→ **Description of the task**
Copy out all of the entries, keeping every word the same.
[Supplied information]
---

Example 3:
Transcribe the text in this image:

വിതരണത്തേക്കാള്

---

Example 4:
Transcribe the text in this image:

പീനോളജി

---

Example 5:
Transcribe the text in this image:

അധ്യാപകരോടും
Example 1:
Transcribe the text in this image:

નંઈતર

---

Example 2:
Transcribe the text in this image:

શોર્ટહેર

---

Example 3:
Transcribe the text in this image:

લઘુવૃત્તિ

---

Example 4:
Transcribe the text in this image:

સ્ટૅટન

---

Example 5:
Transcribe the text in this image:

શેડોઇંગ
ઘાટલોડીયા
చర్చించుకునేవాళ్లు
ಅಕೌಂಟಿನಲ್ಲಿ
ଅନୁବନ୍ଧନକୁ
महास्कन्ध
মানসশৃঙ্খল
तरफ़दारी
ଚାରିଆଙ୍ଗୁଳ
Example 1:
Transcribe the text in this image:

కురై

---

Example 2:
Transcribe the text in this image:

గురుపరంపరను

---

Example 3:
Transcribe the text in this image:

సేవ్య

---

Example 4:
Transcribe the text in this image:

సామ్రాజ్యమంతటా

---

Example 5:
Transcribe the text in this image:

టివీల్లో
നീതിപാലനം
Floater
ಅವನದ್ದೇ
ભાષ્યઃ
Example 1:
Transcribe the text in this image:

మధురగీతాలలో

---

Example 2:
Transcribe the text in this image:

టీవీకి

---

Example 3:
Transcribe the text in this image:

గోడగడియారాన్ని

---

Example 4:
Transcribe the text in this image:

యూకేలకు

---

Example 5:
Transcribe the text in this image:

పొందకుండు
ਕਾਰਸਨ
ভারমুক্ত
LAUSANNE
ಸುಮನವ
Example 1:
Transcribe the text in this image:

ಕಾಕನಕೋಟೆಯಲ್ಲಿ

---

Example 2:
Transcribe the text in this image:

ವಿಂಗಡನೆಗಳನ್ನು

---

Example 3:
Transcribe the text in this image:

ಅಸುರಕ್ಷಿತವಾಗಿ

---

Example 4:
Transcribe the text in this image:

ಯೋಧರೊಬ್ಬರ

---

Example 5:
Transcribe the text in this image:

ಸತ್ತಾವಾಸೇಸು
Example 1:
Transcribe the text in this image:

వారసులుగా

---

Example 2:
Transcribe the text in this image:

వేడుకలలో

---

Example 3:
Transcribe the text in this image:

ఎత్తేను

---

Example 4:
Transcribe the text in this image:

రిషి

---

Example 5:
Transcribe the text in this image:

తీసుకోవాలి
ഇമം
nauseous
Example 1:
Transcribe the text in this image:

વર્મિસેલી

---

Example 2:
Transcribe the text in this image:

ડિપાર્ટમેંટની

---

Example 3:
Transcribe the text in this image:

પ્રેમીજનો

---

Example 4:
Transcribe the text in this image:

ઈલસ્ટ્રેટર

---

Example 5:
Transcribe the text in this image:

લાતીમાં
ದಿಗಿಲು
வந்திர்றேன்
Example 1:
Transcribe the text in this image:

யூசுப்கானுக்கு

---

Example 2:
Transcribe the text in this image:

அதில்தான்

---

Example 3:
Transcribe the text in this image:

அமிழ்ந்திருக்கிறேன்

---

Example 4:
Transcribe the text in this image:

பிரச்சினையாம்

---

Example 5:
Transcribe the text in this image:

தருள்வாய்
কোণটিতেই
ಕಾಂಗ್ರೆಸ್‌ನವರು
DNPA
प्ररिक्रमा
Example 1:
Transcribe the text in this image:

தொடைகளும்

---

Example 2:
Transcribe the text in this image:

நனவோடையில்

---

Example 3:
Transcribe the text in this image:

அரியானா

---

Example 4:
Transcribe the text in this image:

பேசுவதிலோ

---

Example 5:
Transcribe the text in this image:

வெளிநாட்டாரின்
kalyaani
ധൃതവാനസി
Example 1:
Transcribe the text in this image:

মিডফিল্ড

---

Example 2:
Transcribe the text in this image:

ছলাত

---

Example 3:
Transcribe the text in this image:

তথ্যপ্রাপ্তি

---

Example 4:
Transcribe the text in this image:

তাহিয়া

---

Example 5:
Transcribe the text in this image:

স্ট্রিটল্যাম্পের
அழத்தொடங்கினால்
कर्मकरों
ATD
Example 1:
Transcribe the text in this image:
[/Supplied information]
→ **Answer to this task**
---

Example 3:
Transcribe the text in this image:

വിതരണത്തേക്കാള്

---

Example 4:
Transcribe the text in this image:

പീനോളജി

---

Example 5:
Transcribe the text in this image:

അധ്യാപകരോടും
Example 1:
Transcribe the text in this image:

નંઈતર

---

Example 2:
Transcribe the text in this image:

શોર્ટહેર

---

Example 3:
Transcribe the text in this image:

લઘુવૃત્તિ

---

Example 4:
Transcribe the text in this image:

સ્ટૅટન

---

Example 5:
Transcribe the text in this image:

શેડોઇંગ
ઘાટલોડીયા
చర్చించుకునేవాళ్లు
ಅಕೌಂಟಿನಲ್ಲಿ
ଅନୁବନ୍ଧନକୁ
महास्कन्ध
মানসশৃঙ্খল
तरफ़दारी
ଚାରିଆଙ୍ଗୁଳ
Example 1:
Transcribe the text in this image:

కురై

---

Example 2:
Transcribe the text in this image:

గురుపరంపరను

---

Example 3:
Transcribe the text in this image:

సేవ్య

---

Example 4:
Transcribe the text in this image:

సామ్రాజ్యమంతటా

---

Example 5:
Transcribe the text in this image:

టివీల్లో
നീതിപാലനം
Floater
ಅವನದ್ದೇ
ભાષ્યઃ
Example 1:
Transcribe the text in this image:

మధురగీతాలలో

---

Example 2:
Transcribe the text in this image:

టీవీకి

---

Example 3:
Transcribe the text in this image:

గోడగడియారాన్ని

---

Example 4:
Transcribe the text in this image:

యూకేలకు

---

Example 5:
Transcribe the text in this image:

పొందకుండు
ਕਾਰਸਨ
ভারমুক্ত
LAUSANNE
ಸುಮನವ
Example 1:
Transcribe the text in this image:

ಕಾಕನಕೋಟೆಯಲ್ಲಿ

---

Example 2:
Transcribe the text in this image:

ವಿಂಗಡನೆಗಳನ್ನು

---

Example 3:
Transcribe the text in this image:

ಅಸುರಕ್ಷಿತವಾಗಿ

---

Example 4:
Transcribe the text in this image:

ಯೋಧರೊಬ್ಬರ

---

Example 5:
Transcribe the text in this image:

ಸತ್ತಾವಾಸೇಸು
Example 1:
Transcribe the text in this image:

వారసులుగా

---

Example 2:
Transcribe the text in this image:

వేడుకలలో

---

Example 3:
Transcribe the text in this image:

ఎత్తేను

---

Example 4:
Transcribe the text in this image:

రిషి

---

Example 5:
Transcribe the text in this image:

తీసుకోవాలి
ഇമം
nauseous
Example 1:
Transcribe the text in this image:

વર્મિસેલી

---

Example 2:
Transcribe the text in this image:

ડિપાર્ટમેંટની

---

Example 3:
Transcribe the text in this image:

પ્રેમીજનો

---

Example 4:
Transcribe the text in this image:

ઈલસ્ટ્રેટર

---

Example 5:
Transcribe the text in this image:

લાતીમાં
ದಿಗಿಲು
வந்திர்றேன்
Example 1:
Transcribe the text in this image:

யூசுப்கானுக்கு

---

Example 2:
Transcribe the text in this image:

அதில்தான்

---

Example 3:
Transcribe the text in this image:

அமிழ்ந்திருக்கிறேன்

---

Example 4:
Transcribe the text in this image:

பிரச்சினையாம்

---

Example 5:
Transcribe the text in this image:

தருள்வாய்
কোণটিতেই
ಕಾಂಗ್ರೆಸ್‌ನವರು
DNPA
प्ररिक्रमा
Example 1:
Transcribe the text in this image:

தொடைகளும்

---

Example 2:
Transcribe the text in this image:

நனவோடையில்

---

Example 3:
Transcribe the text in this image:

அரியானா

---

Example 4:
Transcribe the text in this image:

பேசுவதிலோ

---

Example 5:
Transcribe the text in this image:

வெளிநாட்டாரின்
kalyaani
ധൃതവാനസി
Example 1:
Transcribe the text in this image:

মিডফিল্ড

---

Example 2:
Transcribe the text in this image:

ছলাত

---

Example 3:
Transcribe the text in this image:

তথ্যপ্রাপ্তি

---

Example 4:
Transcribe the text in this image:

তাহিয়া

---

Example 5:
Transcribe the text in this image:

স্ট্রিটল্যাম্পের
அழத்தொடங்கினால்
कर्मकरों
ATD
Example 1:
Transcribe the text in this image:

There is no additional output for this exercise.